Top of Supplied data
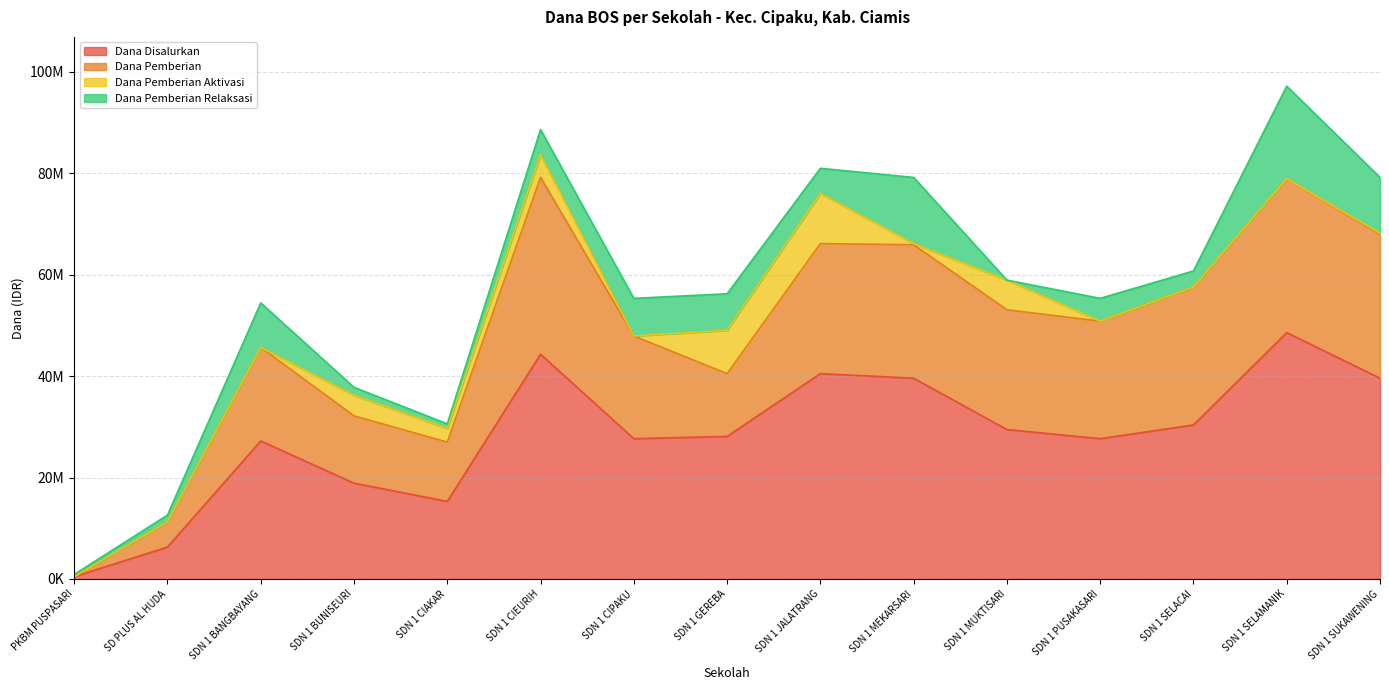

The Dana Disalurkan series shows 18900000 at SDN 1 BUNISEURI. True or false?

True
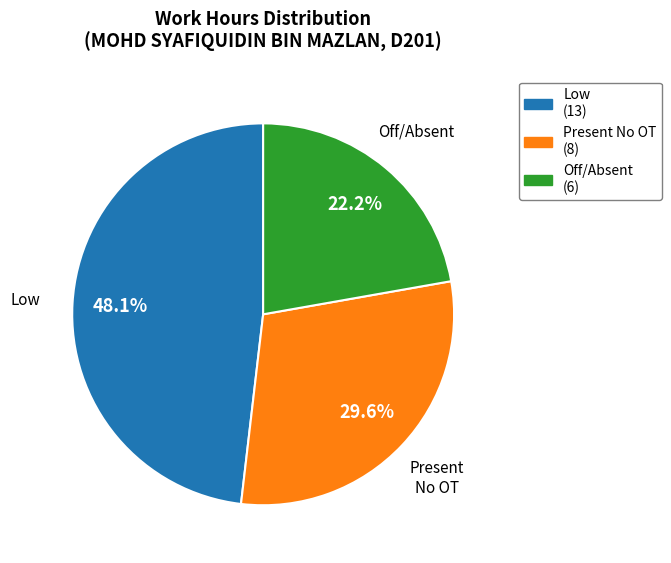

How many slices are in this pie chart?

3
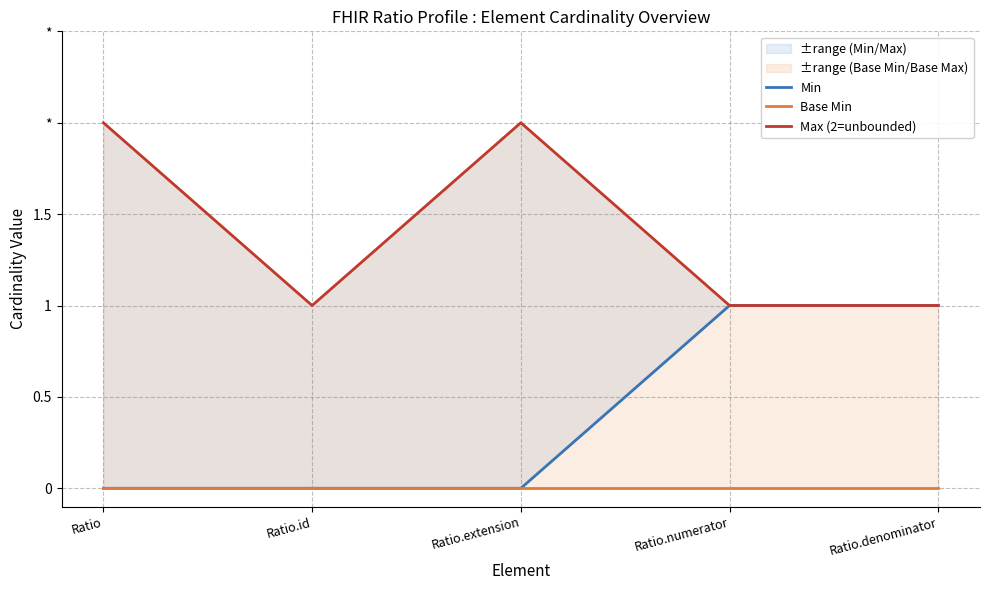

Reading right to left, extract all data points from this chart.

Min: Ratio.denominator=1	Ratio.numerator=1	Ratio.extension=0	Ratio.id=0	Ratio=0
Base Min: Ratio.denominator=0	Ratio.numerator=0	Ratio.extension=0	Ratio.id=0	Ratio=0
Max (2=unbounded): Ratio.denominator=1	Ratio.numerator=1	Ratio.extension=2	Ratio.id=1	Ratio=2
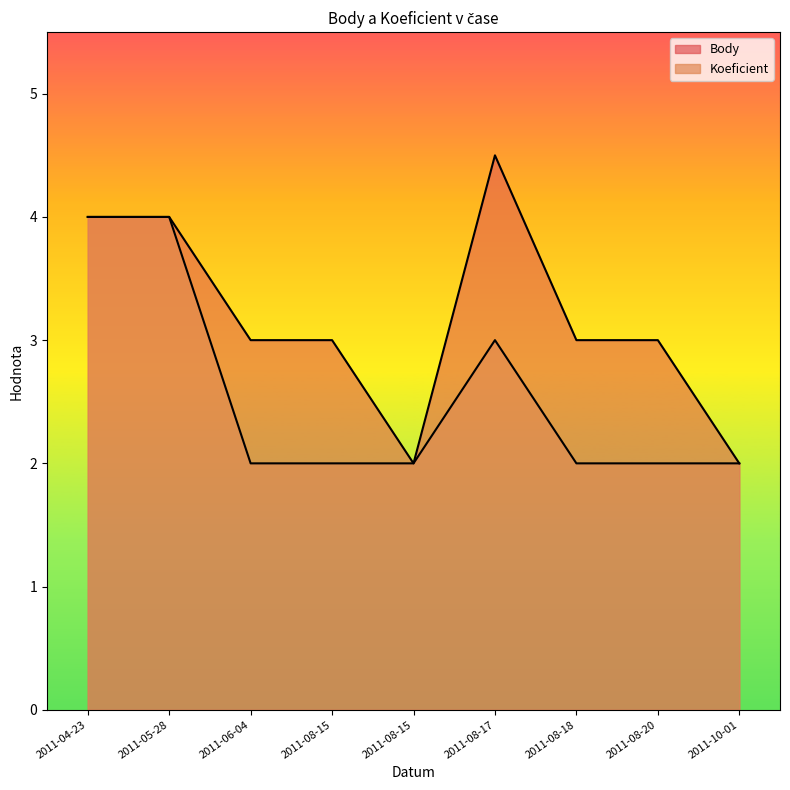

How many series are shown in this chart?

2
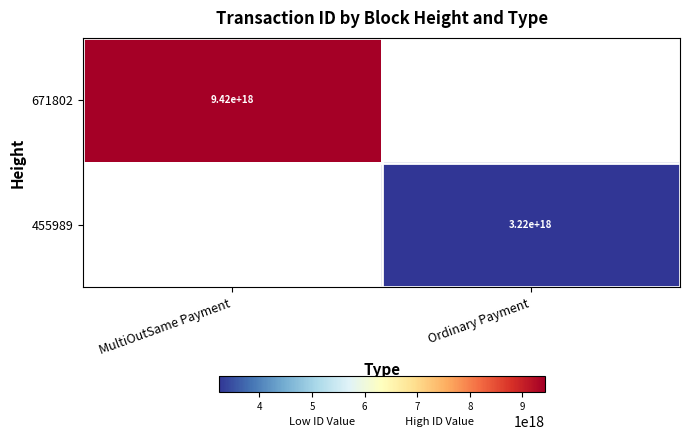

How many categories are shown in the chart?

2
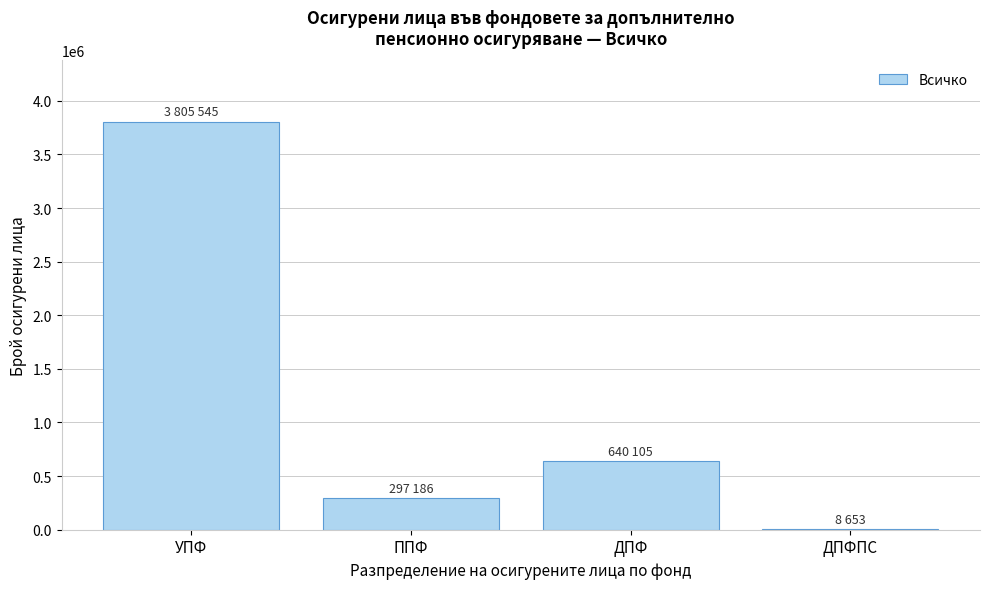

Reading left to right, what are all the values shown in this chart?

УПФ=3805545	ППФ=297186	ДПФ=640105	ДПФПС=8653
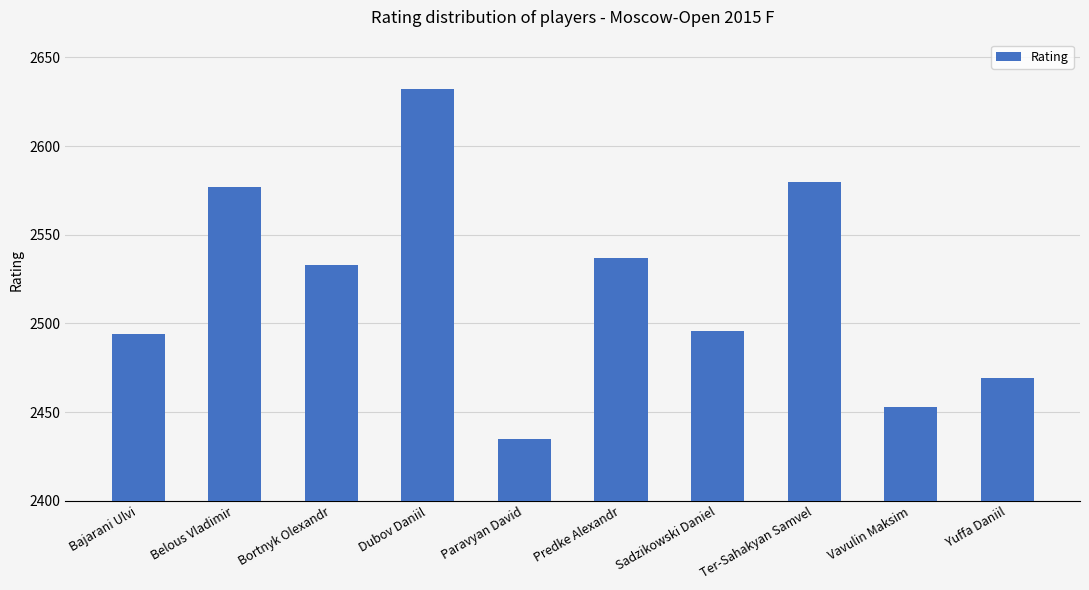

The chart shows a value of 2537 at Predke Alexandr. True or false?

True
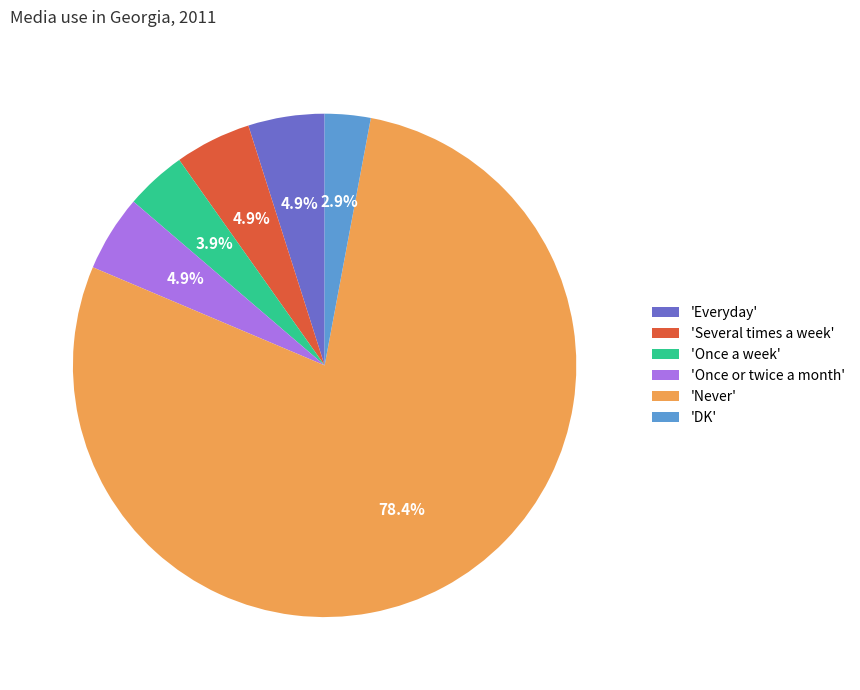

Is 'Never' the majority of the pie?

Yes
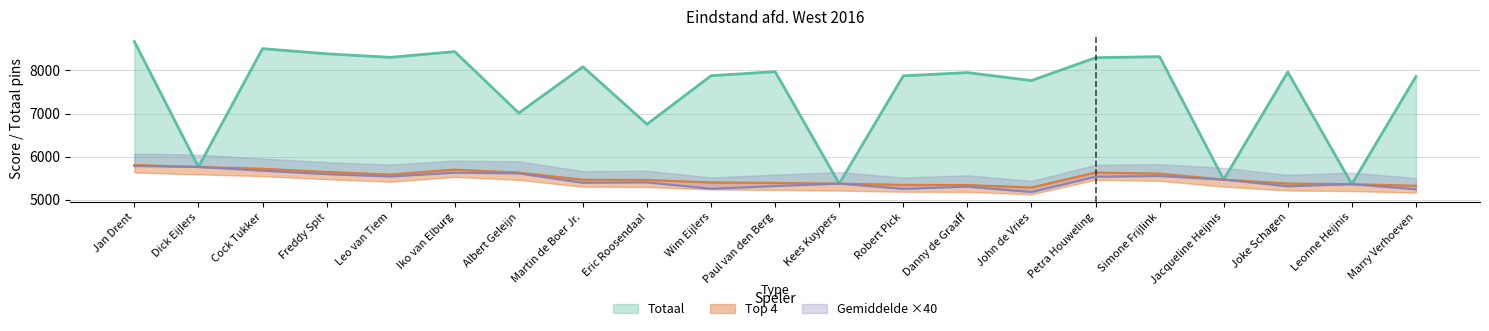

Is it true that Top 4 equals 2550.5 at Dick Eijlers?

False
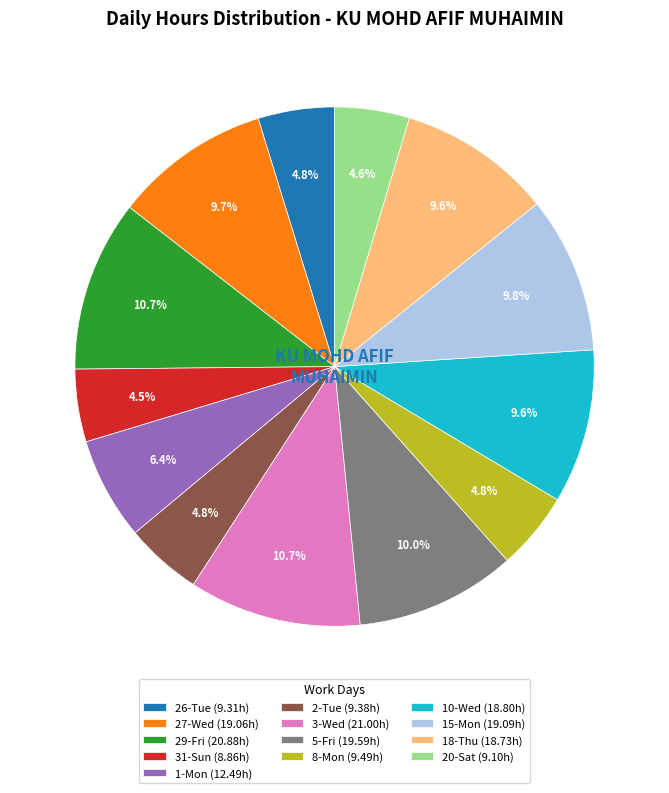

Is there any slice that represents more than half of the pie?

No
Bottom of Supplied data
### Task
Edit the listing above so that each "pie" becomes "donut", with everything else left as it is. Omit the pictures from your answer.

### Answer for the task
The Dana Disalurkan series shows 18900000 at SDN 1 BUNISEURI. True or false?

True

How many slices are in this donut chart?

3

Reading right to left, extract all data points from this chart.

Min: Ratio.denominator=1	Ratio.numerator=1	Ratio.extension=0	Ratio.id=0	Ratio=0
Base Min: Ratio.denominator=0	Ratio.numerator=0	Ratio.extension=0	Ratio.id=0	Ratio=0
Max (2=unbounded): Ratio.denominator=1	Ratio.numerator=1	Ratio.extension=2	Ratio.id=1	Ratio=2

How many series are shown in this chart?

2

How many categories are shown in the chart?

2

Reading left to right, what are all the values shown in this chart?

УПФ=3805545	ППФ=297186	ДПФ=640105	ДПФПС=8653

The chart shows a value of 2537 at Predke Alexandr. True or false?

True

Is 'Never' the majority of the donut?

Yes

Is it true that Top 4 equals 2550.5 at Dick Eijlers?

False

Is there any slice that represents more than half of the donut?

No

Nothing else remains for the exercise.